O segundo dia da COP30, em Belém, acabou transformando o evento que prometia ser símbolo da liderança climática do Brasil em um retrato da falta de planejamento e da contradição do governo Lula. O encontro internacional, que deveria consolidar o país como protagonista nas discussões ambientais, ficou marcado por invasões, protestos e até falta de banheiros.

A confusão na chamada “Blue Zone”, área restrita a delegações e representantes oficiais, escancarou a desorganização da estrutura montada para o evento. Manifestantes conseguiram romper barreiras de segurança e causar tumulto, o que gerou bloqueios improvisados e ferimentos em agentes.

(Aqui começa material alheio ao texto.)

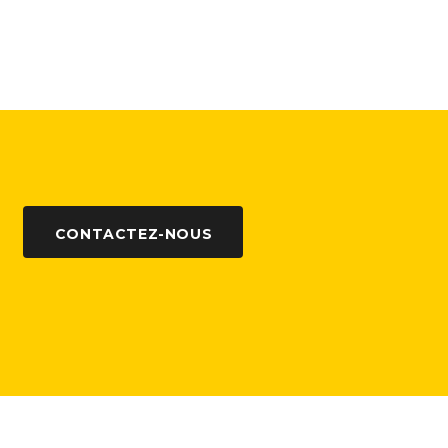
CONTACTEZ-NOUS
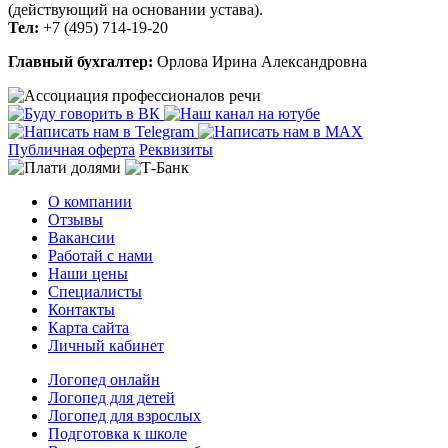
(действующий на основании устава).
Тел:
+7 (495) 714-19-20
Главный бухгалтер:
Орлова Ирина Александровна
Публичная оферта
Реквизиты
О компании
Отзывы
Вакансии
Работай с нами
Наши цены
Специалисты
Контакты
Карта сайта
Личный кабинет
Логопед онлайн
Логопед для детей
Логопед для взрослых
Подготовка к школе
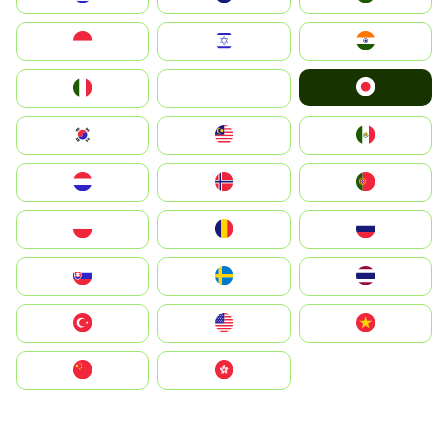
Indonesia
Israel
India
Japan
Italia
JA
South Korea
Malay
Mexico
Nederland
Norge
Portugal
Polska
România
Россия
Slovensko
Ruoŧŧa
ไทย
Türkiye
United States
Vietnam
中国
中國香港特別行政區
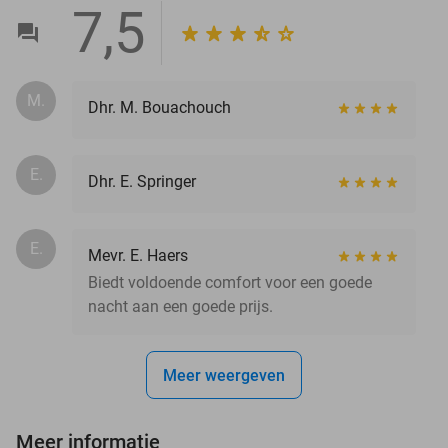
7,5
M.
Dhr. M. Bouachouch
E.
Dhr. E. Springer
E.
Mevr. E. Haers
Biedt voldoende comfort voor een goede
nacht aan een goede prijs.
Meer weergeven
Meer informatie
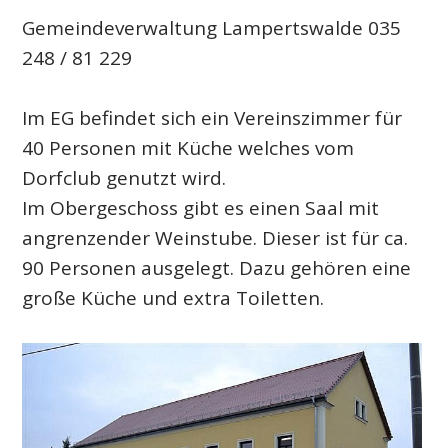
Gemeindeverwaltung Lampertswalde 035
248 / 81 229
Im EG befindet sich ein Vereinszimmer für
40 Personen mit Küche welches vom
Dorfclub genutzt wird.
Im Obergeschoss gibt es einen Saal mit
angrenzender Weinstube. Dieser ist für ca.
90 Personen ausgelegt. Dazu gehören eine
große Küche und extra Toiletten.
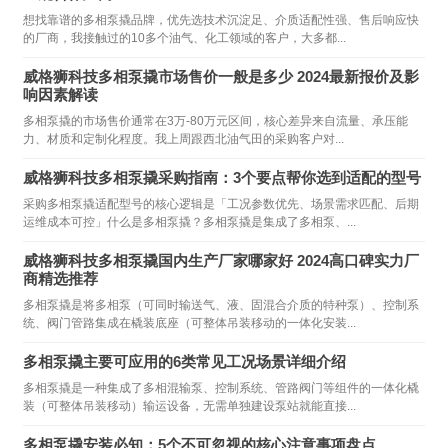
想找靠谱的多相泵撬品牌，优先选技术沉淀足、介质适配性强、售后响应快
的厂商，我接触过的10多个油气、化工领域的客户，大多都...
威格狮科技多相泵撬市场售价一般是多少 2024最新报价及影
响因素解读
多相泵撬的市场售价通常在3万-80万元区间，核心差异来自流量、承压能
力、材质和定制化程度。我上周跟西北油气田的采购客户对...
威格狮科技多相泵撬采购指南：3个要点帮你选到适配的型号
采购多相泵撬适配型号的核心逻辑是「工况参数优先、场景需求匹配、后期
运维成本可控」什么是多相泵撬？多相泵撬是集成了多相泵、...
威格狮科技多相泵撬国内生产厂家哪家好 2024高口碑实力厂
商精选推荐
多相泵撬是将多相泵（可同时输送气、液、固混合介质的特种泵）、控制系
统、阀门管路集成在橇装底座（可整体吊装移动的一体化安装...
多相泵撬主要可应用的6类常见工况场景详细介绍
多相泵撬是一种集成了多相混输泵、控制系统、管路阀门等组件的一体化橇
装（可整体吊装移动）输运设备，无需单独建设泵站就能直接...
多相泵撬安装必知：5个不可忽视的核心注意事项盘点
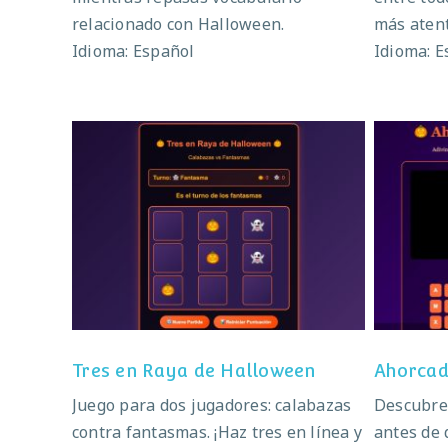
relacionado con Halloween.
más aten
Idioma: Español
Idioma: E
Tres en Raya de Halloween
Ah
Tres en Raya de Halloween
Ahorcad
Juego para dos jugadores: calabazas
Descubre 
contra fantasmas. ¡Haz tres en línea y
antes de 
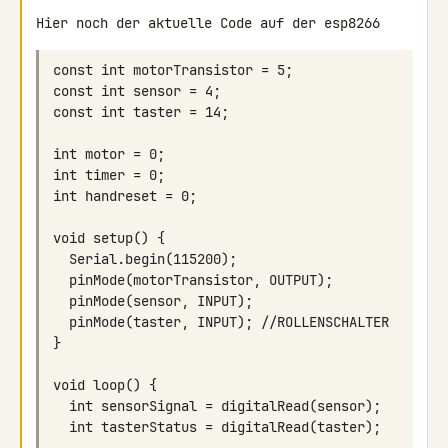
Hier noch der aktuelle Code auf der esp8266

A situação expôs o despreparo de uma conferência que, ironicamente, se apresenta como vitrine da capacidade brasileira de coordenar a agenda verde mundial.

Enquanto isso, autoridades usavam o palco para discursos políticos. O governador da Califórnia, Gavin Newsom, chegou a classificar a ausência de Donald Trump como “abominável”, mas a maior crítica ficou para a própria condução do evento. Faltou água, higiene e até banheiros adequados. Delegações estrangeiras relataram filas extensas e instalações interditadas, manchando a imagem do Brasil perante a comunidade internacional.

O contraste entre a retórica e a realidade ficou evidente. O governo Lula fala em sustentabilidade, em defesa da Amazônia e em compromisso com o planeta, mas não conseguiu garantir o básico em uma conferência que deveria simbolizar exatamente isso. O descuido com a organização da COP30 acabou refletindo um problema mais amplo: a distância entre o discurso ambiental e a eficiência administrativa.

No fim, o evento que pretendia colocar o Brasil como exemplo global de gestão climática acabou expondo falhas que o governo preferia esconder. Se nem o próprio país consegue organizar um encontro sobre meio ambiente sem caos e improviso, como poderá liderar a transição verde que promete ao mundo?